Scheidender Präsident Breuer hält Kontenabrufe für ungeeignet gegen Steuerbetrug
Bankenverband gegen gläsernen Kunden

Der scheidende Präsident des Bundesverbands deutscher Banken (BdB), Rolf Breuer, -E. hat das ab April geltende Kontenabrufverfahren der Bundesregierung scharf kritisiert. "Ich halte das für fehlgeleitet, was da das Licht erblickt hat", sagte Breuer. Selbstverständlich stünden die Banken hinter dem Bemühen, gegen Terrorfinanzierung und Geldwäsche vorzugehen.

fmd BERLIN. Doch daraus nun ein Instrument zu entwickeln, das auch bei Steuerdelikten eingesetzt werden soll, sei überflüssig. Breuer, der an der Verbandsspitze von Commerzbank-Chef Klaus Müller-Peter abgelöst wird, plädiert für die Einführung von Kontrollmitteilungen. "Ich wage mich hier allerdings weit vor", räumte Breuer ein.

Stein des Anstoßes ist das "Gesetz zur Förderung der Steuerehrlichkeit". Danach haben sowohl Finanzämter, Sozial- und Wohnungsämter, Gerichte als auch die Bundesagentur für Arbeit die Möglichkeit, Konten von Leistungsempfängern und Steuerzahlern abzufragen.

Doch keine große private Bank zog bislang dagegen zu Felde. Die kleine Volksbank Raesfeld legte Verfassungsbeschwerde gegen dieses Gesetz ein. Das Urteil des Bundesverfassungsgerichts steht noch aus.

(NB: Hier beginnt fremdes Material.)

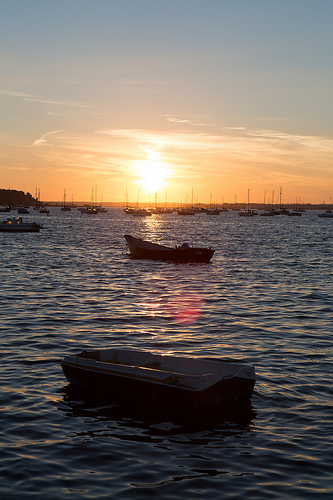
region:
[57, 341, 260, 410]
The boat nearest the camera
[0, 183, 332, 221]
The sailboats in the background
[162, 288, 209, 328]
The red lense flare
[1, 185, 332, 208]
The horizon line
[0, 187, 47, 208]
The hill on the left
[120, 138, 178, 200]
The sun that's about to set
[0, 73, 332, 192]
The clouds in the sky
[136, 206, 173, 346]
The sun reflecting off the water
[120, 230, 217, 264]
The boat interrupting the sun's reflection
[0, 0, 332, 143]
The blue sky above the clouds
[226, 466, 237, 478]
the water is clear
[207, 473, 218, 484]
the water is clear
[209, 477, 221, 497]
the water is clear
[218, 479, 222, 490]
the water is clear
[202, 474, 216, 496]
the water is clear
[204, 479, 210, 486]
the water is clear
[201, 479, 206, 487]
the water is clear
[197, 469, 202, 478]
the water is clear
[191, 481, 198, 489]
the water is clear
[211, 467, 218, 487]
the water is clear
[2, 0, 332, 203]
an orange sunset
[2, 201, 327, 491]
a blue body of water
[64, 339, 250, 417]
a small white boat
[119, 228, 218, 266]
a small silhouetted boat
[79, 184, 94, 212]
sail boat in distance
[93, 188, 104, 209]
sail boat in distance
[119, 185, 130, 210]
sail boat in distance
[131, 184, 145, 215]
sail boat in distance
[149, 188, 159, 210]
sail boat in distance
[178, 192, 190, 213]
sail boat in distance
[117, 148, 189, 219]
sun setting over boats on the water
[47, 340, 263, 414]
boat floating on the water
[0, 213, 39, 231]
lights on inside the cabin of the boat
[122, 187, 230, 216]
sailboats with sails down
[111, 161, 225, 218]
sun setting over sailboats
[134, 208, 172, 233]
reflection of the sun on the water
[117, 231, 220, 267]
boat floating on the water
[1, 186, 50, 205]
hill in the background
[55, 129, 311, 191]
clouds lit up by sun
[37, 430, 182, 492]
small waves in the water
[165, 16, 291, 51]
The sky is blue.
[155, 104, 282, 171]
A few clouds are in the sky.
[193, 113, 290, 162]
The clouds are white.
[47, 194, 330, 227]
Boats are in the water.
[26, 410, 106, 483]
Waves are in the water.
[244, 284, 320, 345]
The water is blue.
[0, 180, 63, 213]
A hill is in the background.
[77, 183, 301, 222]
The boats have their sails down.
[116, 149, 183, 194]
The sun is in the sky.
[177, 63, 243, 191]
The sky is changing color.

Doch nicht nur staatliches Engagement hatte Breuer im Visier. Er stört sich auch an den Aktionen der Konkurrenz im In- und Ausland. Mit Sorge betrachtet Breuer den Konditionenkampf um gute Kunden. In vielen Fällen würden die Kreditkonditionen kaum die Risikokosten der Banken decken. Das sei geleitet von dem Gedanken, zusätzliches Geschäft zu akquirieren. Dahinter stecke die alte Methodik, unrentables Zinsgeschäft durch margenträchtiges Provisionsgeschäft mehr als auszugleichen. "Ich warne hier vor einem Gefährdungstatbestand", meinte Breuer. Unter dem Druck des Wettbewerbs sollte man sich nicht verleiten lassen, das Zinsgeschäft durch Quersubventionierung zu alimentieren.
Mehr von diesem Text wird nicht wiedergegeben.